Appellee's motion to strike portions of the appendix and brief is also granted for the following reasons.

The record on appeal is limited to the original papers and exhibits filed in the district court and a certified copy of the docket entries. Fed. R. App. P. 10(a). Mr. Gosselin filed a two-page petition for writ of habeas corpus, a two-page objection to the United States Magistrate's report and recommendation, and the notice of appeal. The contents of the appendix are limited to parts of the record, Fed. R. App. P. 30(a) while relevant statutes and rules may be included in the addendum, id. 28(f).
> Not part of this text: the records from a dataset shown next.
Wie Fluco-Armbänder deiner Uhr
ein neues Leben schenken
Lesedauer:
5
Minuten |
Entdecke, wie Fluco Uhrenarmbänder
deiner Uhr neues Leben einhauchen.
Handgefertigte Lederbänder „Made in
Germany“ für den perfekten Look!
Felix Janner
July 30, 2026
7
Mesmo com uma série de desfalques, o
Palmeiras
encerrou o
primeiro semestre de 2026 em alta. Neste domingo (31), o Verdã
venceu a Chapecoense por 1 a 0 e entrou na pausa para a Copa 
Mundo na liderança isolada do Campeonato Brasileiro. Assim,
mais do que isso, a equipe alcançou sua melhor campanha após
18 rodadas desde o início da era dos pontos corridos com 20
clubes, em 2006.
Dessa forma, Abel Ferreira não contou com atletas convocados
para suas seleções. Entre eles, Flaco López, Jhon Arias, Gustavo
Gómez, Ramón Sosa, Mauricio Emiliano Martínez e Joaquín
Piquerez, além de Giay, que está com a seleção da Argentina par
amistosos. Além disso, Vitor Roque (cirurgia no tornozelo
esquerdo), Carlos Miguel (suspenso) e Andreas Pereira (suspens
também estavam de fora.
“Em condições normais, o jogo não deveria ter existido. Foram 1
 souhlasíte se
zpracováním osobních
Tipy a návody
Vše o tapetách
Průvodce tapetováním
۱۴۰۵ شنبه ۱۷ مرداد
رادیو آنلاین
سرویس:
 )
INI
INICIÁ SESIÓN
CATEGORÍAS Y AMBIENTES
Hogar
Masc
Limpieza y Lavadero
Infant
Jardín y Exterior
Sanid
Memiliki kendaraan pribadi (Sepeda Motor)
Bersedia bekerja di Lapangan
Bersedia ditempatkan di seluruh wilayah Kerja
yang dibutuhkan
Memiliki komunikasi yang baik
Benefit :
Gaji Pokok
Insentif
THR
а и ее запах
Mr. Gosselin erred when he included documents other than parts of the record, statutes and rules in the appendix which he compiled and submitted with his brief. The incorrectly included documents are found on pages 10-27 of the appendix and are hereby stricken. Mr. Gosselin relied upon these documents in his brief, so any references or arguments based upon the stricken portion of his brief are also hereby stricken.


We agree with the district court's conclusions that the plaintiff failed to state a claim for deprivation of property without due process. Our affirmance, however, is without prejudice to plaintiff's filing a new complaint addressed to the other constitutional claim. The new complaint should not simply assert conclusions, but rather should set forth underlying facts.